“January 28th marked a major rupture in Egyptian history: it is the day Egyptians truly broke the fear barrier created by Mubarak’s regime,” SSRC-IDRF fellow Mohamed Elshahed writes. He goes on to discuss how the protesters have overcome Mubarak’s divide-and-rule tactics and brought the country one step closer to realizing its “potential”:

President Hosni Mubarak became president of Egypt the same year I was born, 1981. Living in Cairo, there is a thought that constantly comes to mind: there is so much potential in this place. It becomes painfully obvious everyday that the regime that controls Egypt is precisely what has come between Egypt and its full economic, social and ultimately democratic potential. In Tahrir Square—the urban focal point of Cairo and the symbolic center of all of Egypt—on the first of February, I experienced a new Egypt. On that day hundreds of thousands, some estimates say over a million, packed the square in a show of solidarity with fellow protesters and called for the regime of Mubarak to fall. Never before have I seen as diverse a representation of Egyptian society assembled in a single public space in Egypt as the crowd that gathered that day, demanding in unison their universal freedoms. Never before have I seen Egyptians of all walks of life—young and old, rich and poor, educated and illiterate, Muslim, Christian, atheist, members of the Muslim Brotherhood and gays and lesbians, veiled women and women in tank tops, Nubians and Alexandrians, and everyone else—they were all there. The atmosphere was peaceful, festive, and hopeful. There was no violence, no sexual harassment, no sectarian tensions, and no confrontations. This is the Egypt that I found inside the perimeter of Tahrir Square; it was a truly democratic Egypt inside of the still largely US-supported police state run by Mubarak’s regime.

The Muslim Brotherhood, Elshahed continues, bears some comparison to conservative groups in the U.S. It

does not have wide support, and it is important to note that there are many opposing and diverse views and political trends among members of the Brotherhood: they are not a unified single-ideology force. Think of America’s conservative, Republican, Christian groups: there are moderates and religious zealots. The difference between the Brotherhood and their American counterparts, surprisingly, is that there are actually more moderates than zealots.

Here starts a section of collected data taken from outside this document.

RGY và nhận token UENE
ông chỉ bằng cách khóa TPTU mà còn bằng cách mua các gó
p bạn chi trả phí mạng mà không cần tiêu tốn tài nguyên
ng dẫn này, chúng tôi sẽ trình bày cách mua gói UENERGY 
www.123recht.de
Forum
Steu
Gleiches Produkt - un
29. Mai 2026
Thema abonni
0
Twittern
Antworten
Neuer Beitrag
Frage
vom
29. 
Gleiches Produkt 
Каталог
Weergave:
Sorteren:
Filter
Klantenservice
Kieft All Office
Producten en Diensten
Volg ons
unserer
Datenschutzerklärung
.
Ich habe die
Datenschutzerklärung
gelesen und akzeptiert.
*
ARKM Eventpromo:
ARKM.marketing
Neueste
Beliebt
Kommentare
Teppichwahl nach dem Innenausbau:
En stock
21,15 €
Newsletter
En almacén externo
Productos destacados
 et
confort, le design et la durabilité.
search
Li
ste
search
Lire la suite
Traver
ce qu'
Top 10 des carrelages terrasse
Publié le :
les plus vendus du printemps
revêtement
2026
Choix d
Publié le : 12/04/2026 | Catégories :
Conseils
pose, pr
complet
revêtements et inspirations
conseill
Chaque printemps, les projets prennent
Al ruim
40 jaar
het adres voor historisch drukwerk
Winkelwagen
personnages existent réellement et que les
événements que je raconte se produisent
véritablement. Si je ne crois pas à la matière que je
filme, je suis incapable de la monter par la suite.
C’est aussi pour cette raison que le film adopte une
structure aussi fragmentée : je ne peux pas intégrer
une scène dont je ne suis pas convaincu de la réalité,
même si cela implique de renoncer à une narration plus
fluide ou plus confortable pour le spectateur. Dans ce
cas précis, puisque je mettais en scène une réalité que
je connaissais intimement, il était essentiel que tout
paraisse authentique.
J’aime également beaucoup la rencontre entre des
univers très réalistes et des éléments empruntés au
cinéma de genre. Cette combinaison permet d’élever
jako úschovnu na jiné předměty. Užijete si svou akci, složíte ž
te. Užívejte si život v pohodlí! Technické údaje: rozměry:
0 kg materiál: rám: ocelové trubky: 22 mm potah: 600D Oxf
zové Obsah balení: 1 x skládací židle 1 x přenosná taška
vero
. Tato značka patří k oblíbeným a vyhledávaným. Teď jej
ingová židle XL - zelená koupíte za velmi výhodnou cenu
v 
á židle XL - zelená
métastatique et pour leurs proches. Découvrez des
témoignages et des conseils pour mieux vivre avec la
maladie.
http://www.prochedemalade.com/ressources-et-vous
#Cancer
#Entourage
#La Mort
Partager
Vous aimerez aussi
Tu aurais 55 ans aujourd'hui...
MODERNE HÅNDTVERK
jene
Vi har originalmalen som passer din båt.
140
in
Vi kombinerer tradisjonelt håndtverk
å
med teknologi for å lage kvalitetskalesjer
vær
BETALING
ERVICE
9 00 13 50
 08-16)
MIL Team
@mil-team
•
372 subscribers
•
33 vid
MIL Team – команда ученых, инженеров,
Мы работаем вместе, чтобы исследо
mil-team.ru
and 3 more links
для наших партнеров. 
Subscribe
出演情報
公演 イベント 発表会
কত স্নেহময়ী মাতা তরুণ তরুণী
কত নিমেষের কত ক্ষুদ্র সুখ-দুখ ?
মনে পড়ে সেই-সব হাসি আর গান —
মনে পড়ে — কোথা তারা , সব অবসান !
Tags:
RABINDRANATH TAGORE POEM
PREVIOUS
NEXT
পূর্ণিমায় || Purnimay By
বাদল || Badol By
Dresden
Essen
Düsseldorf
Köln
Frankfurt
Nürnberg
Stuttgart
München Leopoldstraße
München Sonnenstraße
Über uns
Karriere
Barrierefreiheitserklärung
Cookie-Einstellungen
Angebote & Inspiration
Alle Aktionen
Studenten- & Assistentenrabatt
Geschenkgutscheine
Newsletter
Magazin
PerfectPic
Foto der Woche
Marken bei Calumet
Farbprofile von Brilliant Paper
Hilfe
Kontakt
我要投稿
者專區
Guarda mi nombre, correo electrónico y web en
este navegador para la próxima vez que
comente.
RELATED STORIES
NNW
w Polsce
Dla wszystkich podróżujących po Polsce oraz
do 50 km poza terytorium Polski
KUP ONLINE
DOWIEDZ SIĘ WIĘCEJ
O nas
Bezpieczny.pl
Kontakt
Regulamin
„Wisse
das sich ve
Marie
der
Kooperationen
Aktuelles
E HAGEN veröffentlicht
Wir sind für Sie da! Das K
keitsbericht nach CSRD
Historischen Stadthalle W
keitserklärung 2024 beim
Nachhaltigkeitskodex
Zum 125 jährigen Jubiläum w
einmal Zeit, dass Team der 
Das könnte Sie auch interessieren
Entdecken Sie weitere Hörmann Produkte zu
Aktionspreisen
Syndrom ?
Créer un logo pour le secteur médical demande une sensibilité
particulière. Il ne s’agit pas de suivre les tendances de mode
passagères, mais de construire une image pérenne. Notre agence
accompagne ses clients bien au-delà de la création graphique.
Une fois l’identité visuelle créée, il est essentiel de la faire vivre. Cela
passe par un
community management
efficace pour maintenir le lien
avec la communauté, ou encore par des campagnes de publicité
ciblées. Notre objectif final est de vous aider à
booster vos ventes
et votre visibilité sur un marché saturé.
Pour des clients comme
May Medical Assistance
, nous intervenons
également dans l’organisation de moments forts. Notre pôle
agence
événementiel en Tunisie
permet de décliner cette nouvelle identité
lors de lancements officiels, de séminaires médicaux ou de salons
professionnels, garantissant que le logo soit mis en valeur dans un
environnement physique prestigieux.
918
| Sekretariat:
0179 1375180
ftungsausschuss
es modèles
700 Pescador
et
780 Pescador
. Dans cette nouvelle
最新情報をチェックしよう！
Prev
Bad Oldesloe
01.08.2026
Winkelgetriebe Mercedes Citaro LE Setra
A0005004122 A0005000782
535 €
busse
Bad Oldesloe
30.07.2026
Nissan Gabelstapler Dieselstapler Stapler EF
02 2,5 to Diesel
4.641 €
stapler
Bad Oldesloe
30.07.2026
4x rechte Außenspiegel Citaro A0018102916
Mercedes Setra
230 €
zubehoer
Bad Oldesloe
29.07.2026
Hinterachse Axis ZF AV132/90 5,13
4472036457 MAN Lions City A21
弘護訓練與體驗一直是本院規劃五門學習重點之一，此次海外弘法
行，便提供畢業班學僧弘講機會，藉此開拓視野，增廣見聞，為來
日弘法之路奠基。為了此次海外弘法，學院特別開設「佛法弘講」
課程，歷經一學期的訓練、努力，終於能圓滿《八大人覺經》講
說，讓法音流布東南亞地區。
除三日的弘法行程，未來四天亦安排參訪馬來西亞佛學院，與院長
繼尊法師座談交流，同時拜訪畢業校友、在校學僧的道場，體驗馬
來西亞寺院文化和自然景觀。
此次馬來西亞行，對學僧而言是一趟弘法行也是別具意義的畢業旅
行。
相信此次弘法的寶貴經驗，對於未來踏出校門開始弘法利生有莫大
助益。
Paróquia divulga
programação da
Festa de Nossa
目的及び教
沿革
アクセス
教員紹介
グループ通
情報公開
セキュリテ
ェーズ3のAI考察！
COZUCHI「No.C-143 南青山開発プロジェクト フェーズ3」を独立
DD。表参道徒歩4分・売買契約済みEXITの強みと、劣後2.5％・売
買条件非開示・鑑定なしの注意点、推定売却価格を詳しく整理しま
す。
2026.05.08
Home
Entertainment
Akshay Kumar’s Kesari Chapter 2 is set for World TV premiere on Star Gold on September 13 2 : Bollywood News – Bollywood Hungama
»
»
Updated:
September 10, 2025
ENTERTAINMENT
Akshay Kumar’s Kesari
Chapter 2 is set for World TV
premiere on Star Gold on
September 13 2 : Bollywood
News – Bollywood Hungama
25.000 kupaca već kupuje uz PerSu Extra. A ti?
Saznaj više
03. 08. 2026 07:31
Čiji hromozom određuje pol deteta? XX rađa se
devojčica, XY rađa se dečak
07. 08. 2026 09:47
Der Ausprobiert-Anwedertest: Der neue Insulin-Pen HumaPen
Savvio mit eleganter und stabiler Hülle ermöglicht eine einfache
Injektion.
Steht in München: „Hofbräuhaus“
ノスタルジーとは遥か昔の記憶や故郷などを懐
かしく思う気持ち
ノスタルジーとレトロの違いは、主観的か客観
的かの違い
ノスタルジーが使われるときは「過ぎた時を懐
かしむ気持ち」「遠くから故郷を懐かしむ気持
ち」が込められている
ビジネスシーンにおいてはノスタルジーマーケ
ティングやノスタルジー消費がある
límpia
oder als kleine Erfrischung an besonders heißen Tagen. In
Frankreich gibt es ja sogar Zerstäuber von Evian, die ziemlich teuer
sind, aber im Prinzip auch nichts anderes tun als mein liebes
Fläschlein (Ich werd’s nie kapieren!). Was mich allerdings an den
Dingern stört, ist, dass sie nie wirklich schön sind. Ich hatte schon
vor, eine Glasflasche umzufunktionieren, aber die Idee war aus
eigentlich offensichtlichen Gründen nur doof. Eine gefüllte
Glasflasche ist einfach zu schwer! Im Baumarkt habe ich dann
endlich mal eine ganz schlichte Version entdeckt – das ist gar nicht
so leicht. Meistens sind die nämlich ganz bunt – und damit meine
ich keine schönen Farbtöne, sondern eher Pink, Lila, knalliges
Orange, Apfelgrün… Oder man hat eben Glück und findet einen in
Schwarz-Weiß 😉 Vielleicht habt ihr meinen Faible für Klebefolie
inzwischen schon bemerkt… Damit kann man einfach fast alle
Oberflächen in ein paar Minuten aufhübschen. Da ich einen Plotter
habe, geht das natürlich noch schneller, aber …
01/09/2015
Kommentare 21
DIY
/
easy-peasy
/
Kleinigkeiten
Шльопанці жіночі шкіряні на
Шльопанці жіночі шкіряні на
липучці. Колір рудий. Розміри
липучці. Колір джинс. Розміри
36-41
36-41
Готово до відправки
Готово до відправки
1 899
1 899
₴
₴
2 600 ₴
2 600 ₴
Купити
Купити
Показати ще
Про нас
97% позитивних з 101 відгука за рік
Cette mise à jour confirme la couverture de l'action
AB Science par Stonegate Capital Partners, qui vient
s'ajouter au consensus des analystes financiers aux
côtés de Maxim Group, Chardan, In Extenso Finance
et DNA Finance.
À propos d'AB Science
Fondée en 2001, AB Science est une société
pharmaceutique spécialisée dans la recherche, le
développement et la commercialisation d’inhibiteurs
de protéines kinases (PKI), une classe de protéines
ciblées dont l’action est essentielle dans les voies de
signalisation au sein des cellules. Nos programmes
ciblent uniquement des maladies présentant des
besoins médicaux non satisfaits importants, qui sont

Elshahed closes with some interesting thoughts on how Mubarak’s fall might actually open the door to healthier relations with Israel:

Finally, there is the point about Israel and its concern for Mubarak’s departure. It is clear by now that Israel’s stability has been built on deals with a few men rather than with the people of the region. Arab democracy is understood by Israeli and American officials as a threat. Let us be clear, this too is an issue Mubarak manipulated: while maintaining relations with Israel, Mubarak and his government constantly used the boogieman of Zionist conspiracy internally to present itself as protecting Egyptians from dubious Israeli plans. Even when a shark attack happened recently in Sharm el Sheikh, a member of Mubarak’s government publicly blamed the attack on Israeli conspiracy. Anti-Semitism spiraled out of control under Mubarak. Yesterday in Tahrir Square, a bearded member of the Muslim brotherhood called on Egyptian Jews to return and to take part in this revolution. Such calls would have been unthinkable two weeks ago under Mubarak’s status quo and would have been faced with a serious crackdown.